# [Information]
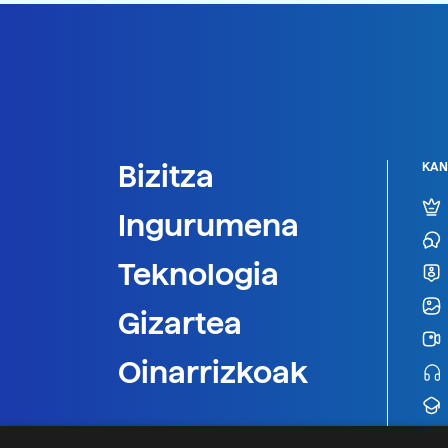
Bizitza
KAN
Ingurumena
Teknologia
Gizartea
Oinarrizkoak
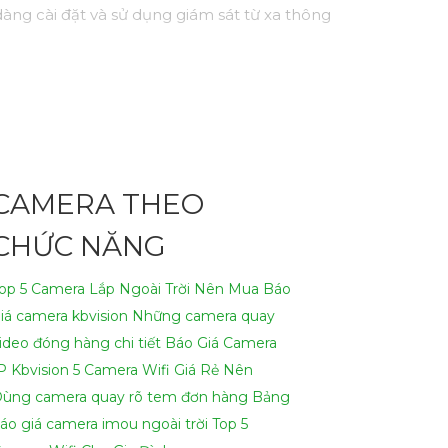
dàng cài đặt và sử dụng giám sát từ xa thông
CAMERA THEO
CHỨC NĂNG
op 5 Camera Lắp Ngoài Trời Nên Mua
Báo
iá camera kbvision
Những camera quay
ideo đóng hàng chi tiết
Báo Giá Camera
P Kbvision
5 Camera Wifi Giá Rẻ Nên
Dùng
camera quay rõ tem đơn hàng
Bảng
áo giá camera imou ngoài trời
Top 5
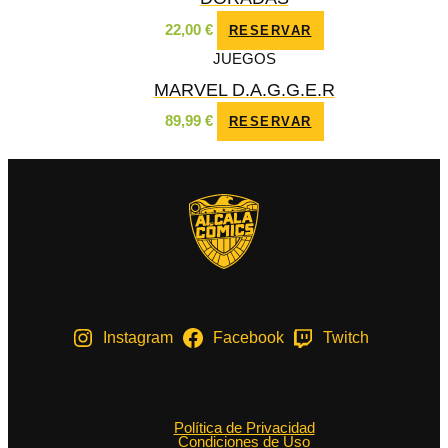
22,00
€
RESERVAR
JUEGOS
MARVEL D.A.G.G.E.R
89,99
€
RESERVAR
Instagram
Facebook
Twitch
Política de Privacidad
Condiciones de Uso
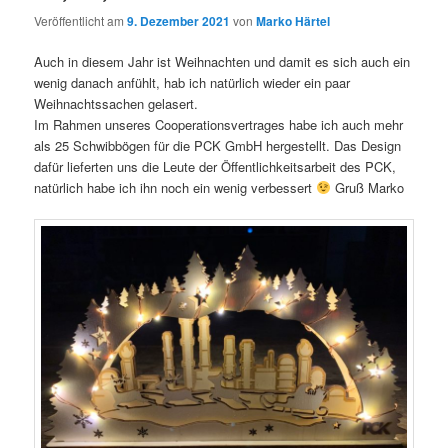
Veröffentlicht am
9. Dezember 2021
von
Marko Härtel
Auch in diesem Jahr ist Weihnachten und damit es sich auch ein
wenig danach anfühlt, hab ich natürlich wieder ein paar
Weihnachtssachen gelasert.
Im Rahmen unseres Cooperationsvertrages habe ich auch mehr
als 25 Schwibbögen für die PCK GmbH hergestellt. Das Design
dafür lieferten uns die Leute der Öffentlichkeitsarbeit des PCK,
natürlich habe ich ihn noch ein wenig verbessert
Gruß Marko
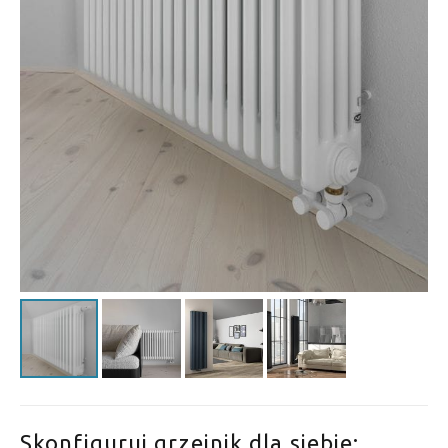
Skonfiguruj grzejnik dla siebie:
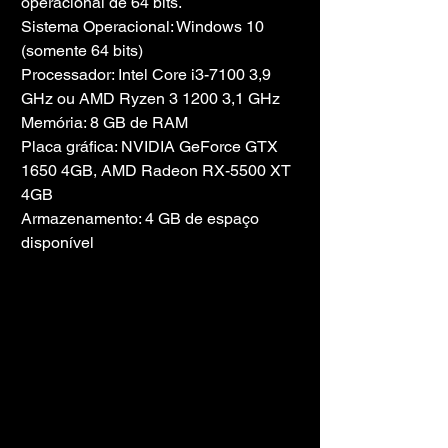
operacional de 64 bits.
Sistema Operacional: Windows 10 
(somente 64 bits)
Processador: Intel Core i3-7100 3,9 
GHz ou AMD Ryzen 3 1200 3,1 GHz
Memória: 8 GB de RAM
Placa gráfica: NVIDIA GeForce GTX 
1650 4GB, AMD Radeon RX-5500 XT 
4GB
Armazenamento: 4 GB de espaço 
disponível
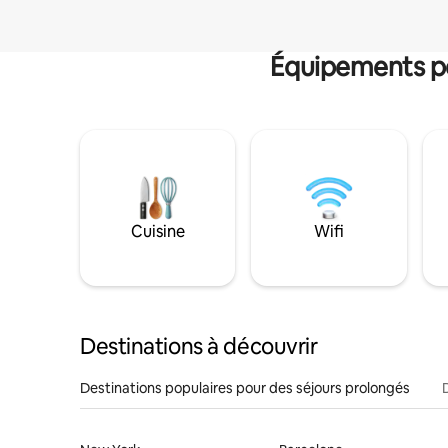
Équipements po
Cuisine
Wifi
Destinations à découvrir
Destinations populaires pour des séjours prolongés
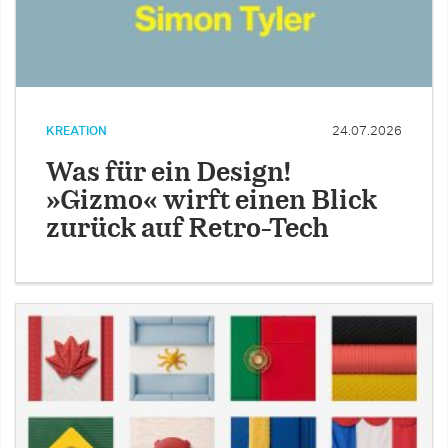
KREATION
24.07.2026
Was für ein Design!
»Gizmo« wirft einen Blick
zurück auf Retro-Tech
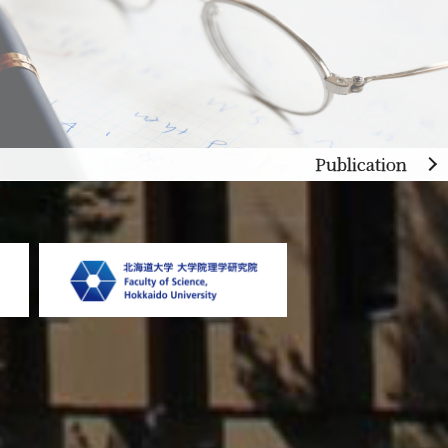
Publication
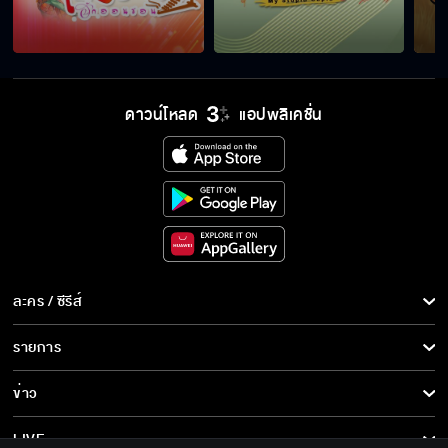
ต้องปรับตัวให้เข้ากับอาหารและสถานที่
ดาวน์โหลด
แอปพลิเคชั่น
ภารกิจโปงลาง นำพา..ภารกิจรัก 10 เมษายนนี้
เริ่มกันเลย
ม่วนคักม่วนหลาย "โปงลางฮักออนซอน"
ละคร / ซีรีส์
ม่วนคัก โปงลางฮักออนซอน เร็ว ๆ นี้
ละคร/ซีรีส์
รายการ
ซีรีส์นานาชาติ
รายการทั้งหมด
ข่าว
การ์ตูน & เกม
ข่าวทั้งหมด
LIVE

# [Problem statement]
Wherever the word "hàng" occurs in a line of the listing, copy that line.

# [Written answer]
ideo đóng hàng chi tiết
camera quay rõ tem đơn hàng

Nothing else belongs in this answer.